◆ Work to be completed ◆
Look through the data below and count each line where the word "ankle" appears. Reply with the count alone.

◆ Provided records ◆
═══

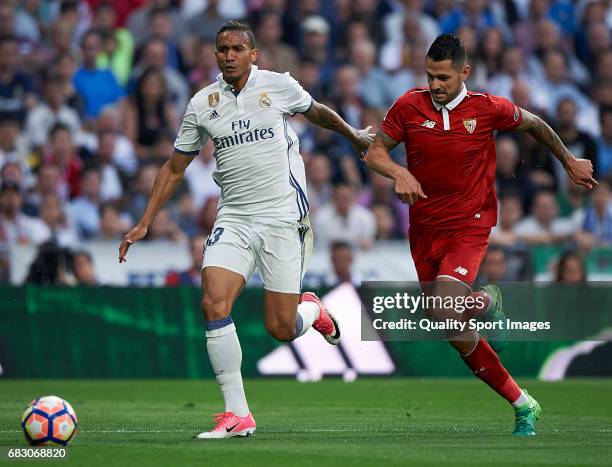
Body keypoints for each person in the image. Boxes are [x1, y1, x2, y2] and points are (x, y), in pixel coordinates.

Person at [118, 21, 373, 439]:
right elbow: (174, 166)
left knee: (281, 327)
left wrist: (354, 135)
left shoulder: (278, 85)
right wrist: (144, 222)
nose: (230, 54)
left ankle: (313, 311)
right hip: (234, 217)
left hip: (281, 217)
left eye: (238, 48)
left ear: (254, 54)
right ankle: (237, 413)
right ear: (215, 55)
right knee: (213, 303)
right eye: (223, 49)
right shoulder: (203, 103)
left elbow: (318, 112)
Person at [364, 34, 597, 436]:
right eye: (430, 76)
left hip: (469, 223)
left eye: (443, 77)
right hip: (424, 229)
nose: (435, 85)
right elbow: (375, 152)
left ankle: (486, 300)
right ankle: (523, 402)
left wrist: (568, 160)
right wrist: (398, 171)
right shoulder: (408, 105)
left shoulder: (487, 108)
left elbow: (536, 124)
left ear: (464, 73)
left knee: (442, 308)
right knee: (452, 328)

═══

◆ Task result ◆
4